Exercise set
(a) Repeat the part of the post about Yuyutsu RD Sharma's readings starting at "Tuesday, November 17th, 2009" and ending at "18, 7:00 p.m.", substituting "Akron" for "Cleveland".
(b) Answer these from the post about Yuyutsu RD Sharma's readings:
(i) At what venue is the Thursday reading held?
(ii) How many poetry collections has Sharma published?
(iii) Which press published Space Cake, Amsterdam, & Other Poems from Europe and America?
(c) Using the post about Yuyutsu RD Sharma's readings, decide whether each statement agrees with it:
(i) The Wednesday reading starts at 7:00 p.m.
(ii) Sharma's work has been translated into Japanese.
(iii) Sharma is staying in the hosts' home during his time in Cleveland.

===== Text to read

Blog Home Agent of Chaos City Poetry Zine Buy Stuff!
 
...and they lived happily ever after. Smith & Lady: poets, artists & urban adventurers.
Our relationship was forged to the soundtrack of Yoko Ono's magic,
frenetic, angst-laden hit, "Walking On Thin Ice." ( play song )
 
   
 
 

Archive for the ‘Events’ Category

Yuyutsu RD Sharma reading Wed. Nov 18 & Thurs. Nov 19

Tuesday, November 17th, 2009

We are pleased to host Yuyutsu RD Sharma for the next week or so in our home while he stays in Cleveland. Yuyutsu is touring the US. If you are in the Cleveland area, I encourage you to come out and hear him at one of the venues at which he’s appearing this week. Take the opportunity to catch this poet while he’s in town!

Nepalese Poet
Yuyutsu RD Sharma

Wednesday, November 18, 7:00 p.m.

@ Visible Voice Books

Thursday, November 19, 7:00 p.m.

@ Mac’s Backs

Yuyutsu RD Sharma is a distinguished poet and translator. He has published eight poetry collections including Space Cake, Amsterdam, & Other Poems from Europe and America (Howling Dog Press, Colorado, 2009). He has even launched a literary movement, Kathya Kayakalpa (Content Metamorphosis) in Nepali poetry.

Sharma has read at many prestigious venues including Poetry Café, London, Bowery Poetry Place, New York, The Guardian Newsroom, London, and the Gunter Grass House in Bremen. His works have appeared in Poetry Review, Chanrdrabhaga, Sodobnost, Amsterdam Weekly, Indian Literature, Irish Pages, Delo, Omega, Howling Dog Press, Exiled Ink, Iton77, Little Magazine, The Telegraph, Indian Express and Asiaweek. The Library of Congress has nominated his recent book of Nepali translations entitled Roaring Recitals; Five Nepali Poets as Best Book of the Year 2001 from Asia. Yuyutsu’s work has been translated into German, French, Italian, Slovenian, Hebrew, Spanish and Dutch.

==========
===== Data shown

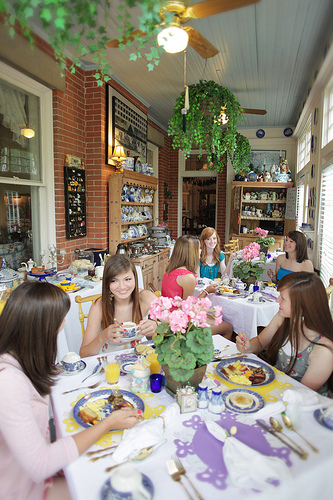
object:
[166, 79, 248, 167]
geranium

==========

Completed exercise
(a)
Tuesday, November 17th, 2009

We are pleased to host Yuyutsu RD Sharma for the next week or so in our home while he stays in Akron. Yuyutsu is touring the US. If you are in the Akron area, I encourage you to come out and hear him at one of the venues at which he’s appearing this week. Take the opportunity to catch this poet while he’s in town!

Nepalese Poet
Yuyutsu RD Sharma

Wednesday, November 18, 7:00 p.m.

(b)
(i) Mac’s Backs
(ii) Eight
(iii) Howling Dog Press

(c)
(i) Yes: "Wednesday, November 18, 7:00 p.m."
(ii) No: "Yuyutsu’s work has been translated into German, French, Italian, Slovenian, Hebrew, Spanish and Dutch."
(iii) Yes: "We are pleased to host Yuyutsu RD Sharma for the next week or so in our home while he stays in Cleveland."